Monday, August 18, 2008

Detroit Shrugged - "Urban Farming" 

By Jack McHugh

Filed As:  General

So the BBC is using Detroit as an example to report on an “urban farming movement” that could “save crumbling inner cities around the world and tackle hunger.” A liberal website in Michigan characterizes this as a “wonderful example of how . . . people can come together to tackle serious challenges in our communities.”

Can they really be that blind to what an abject admission of absolute and total failure this is?

Detroit once held some 2 million people, but now contains an alienated remainder of less than 900,000 - a figure that is falling rapidly. Vast areas of the city’s 139 square miles are all but depopulated, rows of mouldering vacant houses interspersed with burned-out hulks and many, many vacant, weed-and-garbage strewn lots. (Graphic image here.) The unemployment rate is 17.7 percent, and the only surprise is that it's not much higher, despite the fact that the labor force comprises just 40.5 percent of the population, vs. 49.2 percent for Michigan as a whole. Detroit's corrupt school system graduates less than 25 percent of its students - the lowest of any large city district.

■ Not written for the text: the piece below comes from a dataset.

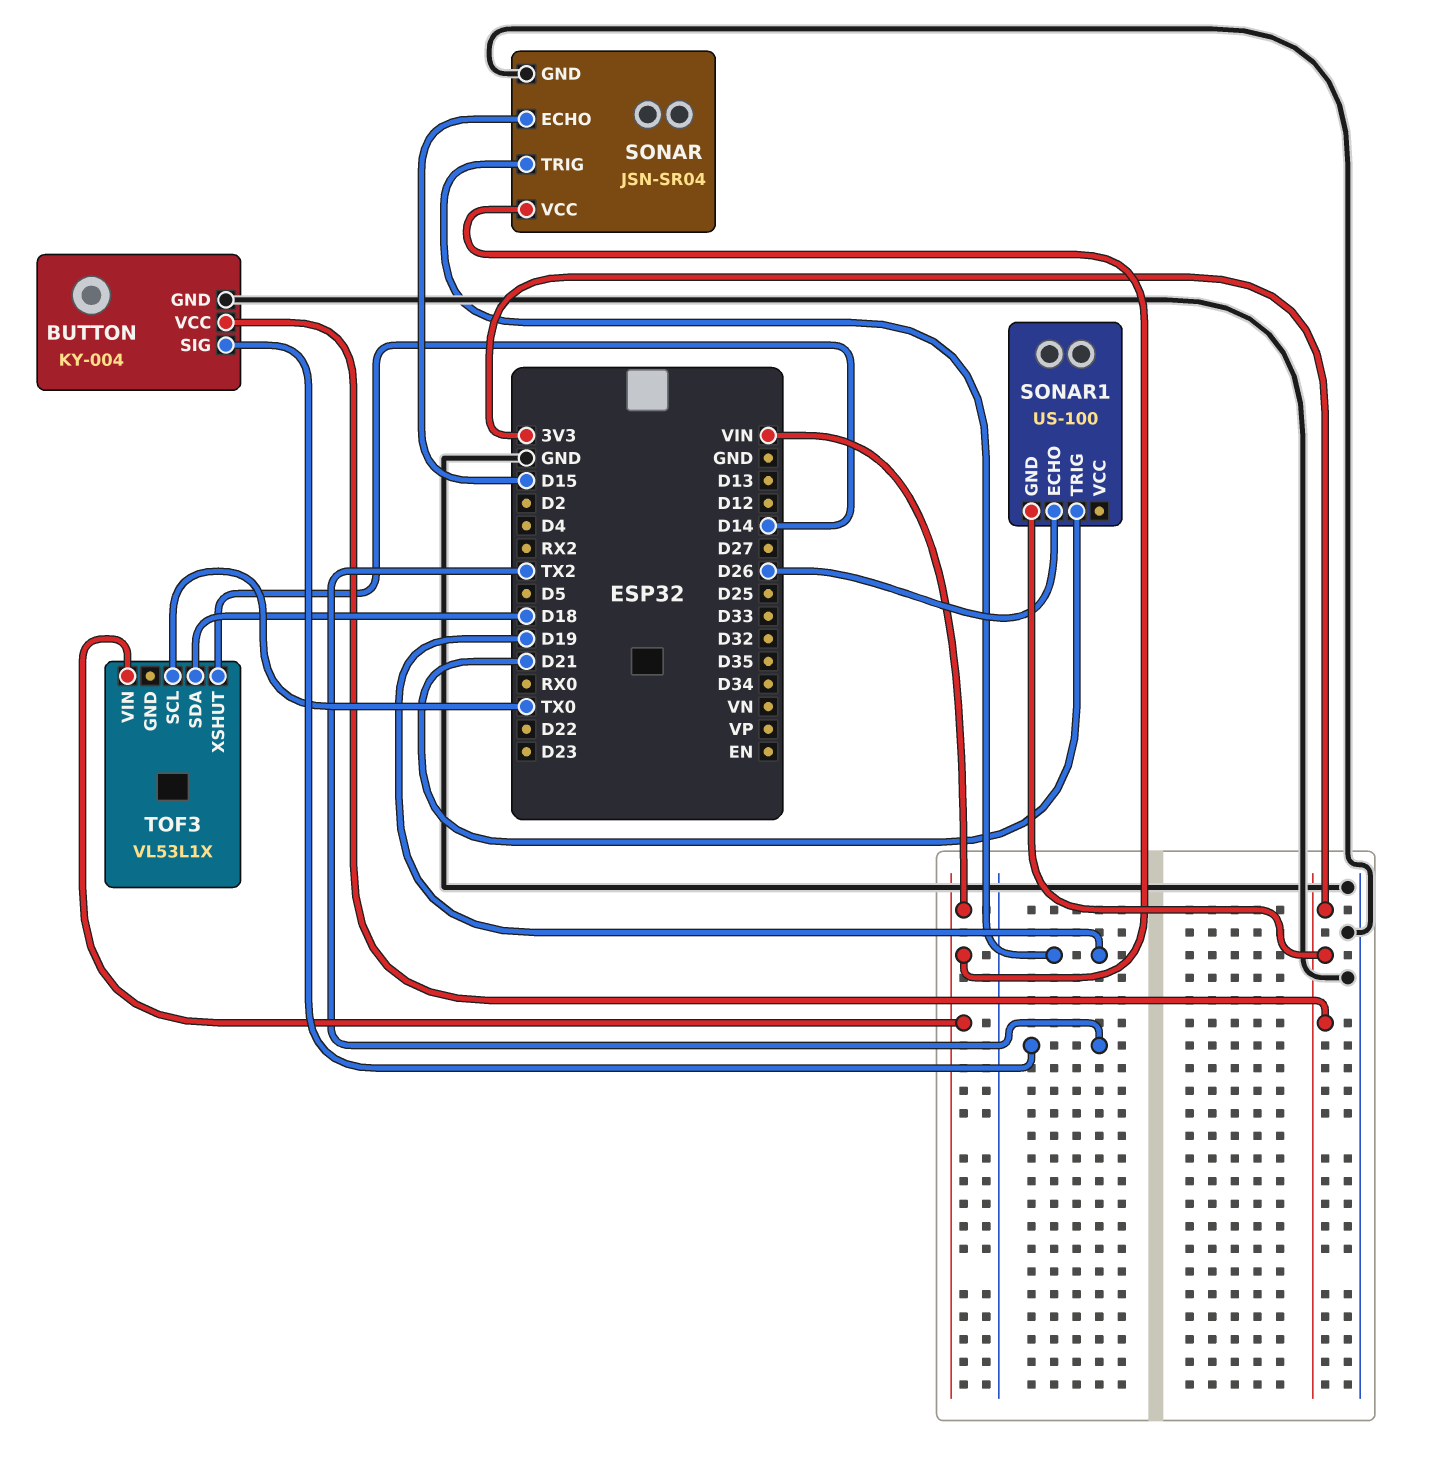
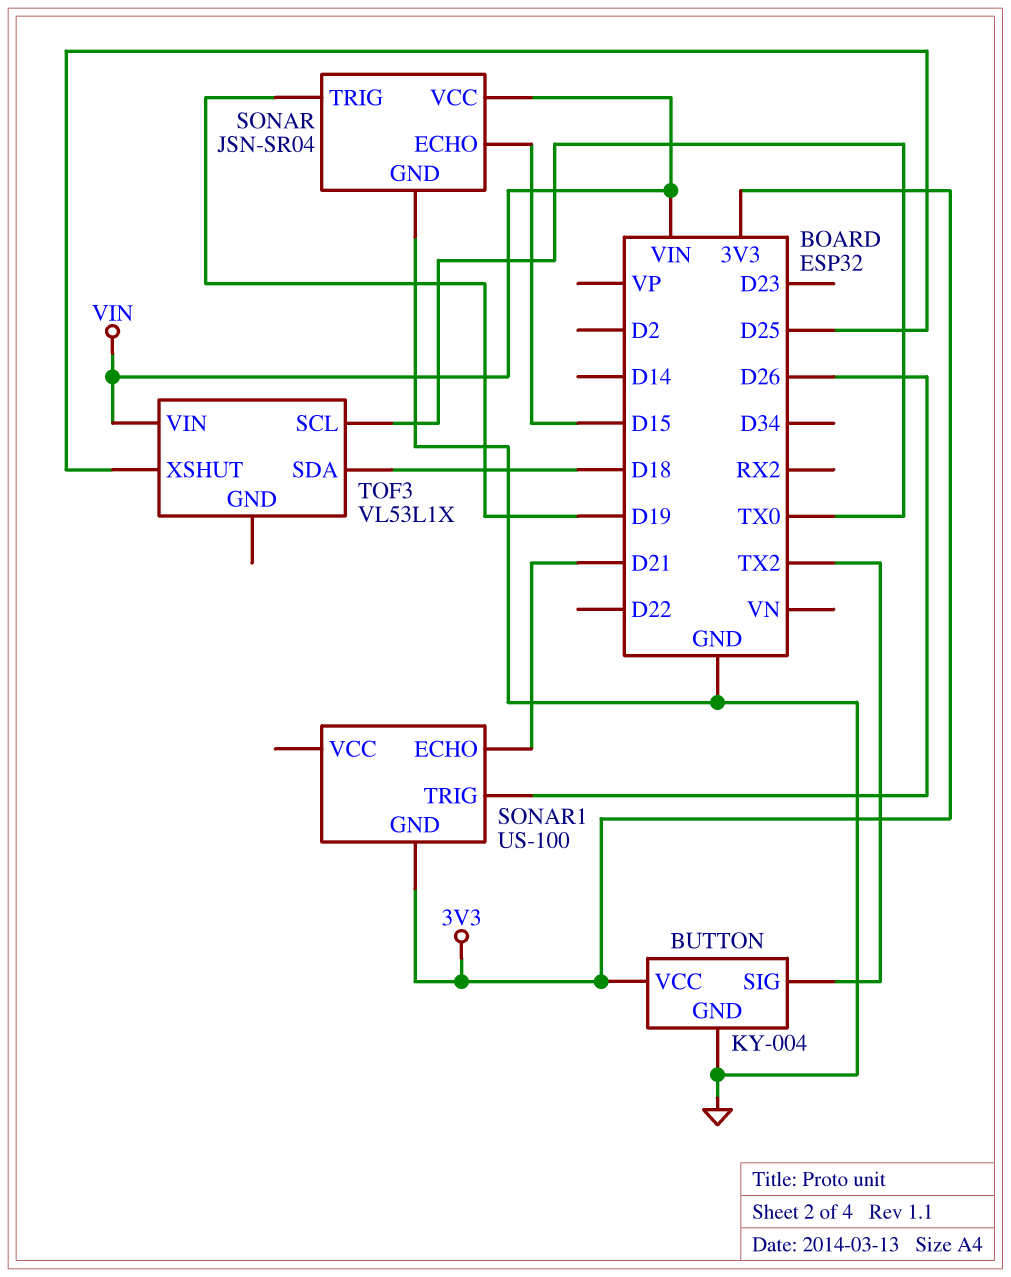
SONAR1 pin ECHO: D26 -> D21
SONAR1 pin TRIG: D21 -> D26
TOF3 pin XSHUT: D14 -> D25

The notion of "urban farming" in this environment reminds of a scene in Atlas Shrugged, after the “shrug”: An American is hitched to a plough, dragging it through a corner of a field like a beast of burden just to eke out sustenance for herself and few others, when just a short time previously, before bad ideas had destroyed the great civilization, a single tractor would have worked that field and fed thousands. In this instance, the “field” is the shining city where they used to build the tractors (more likely their motors).

That one scene in a novel - just a brief image in a scene, really – has long symbolized for me the consequences of letting a great civilization be destroyed by bad ideas. The causes of Detroit’s decline are many and varied, but bad ideas and moral disintegration are right at the front of the pack.

Frankly, the mindset that could describe “urban farming” as a “wonderful example” of anything other than a heartbreaking tragedy is very likely a product of the same destructive ideas that brought down Detroit.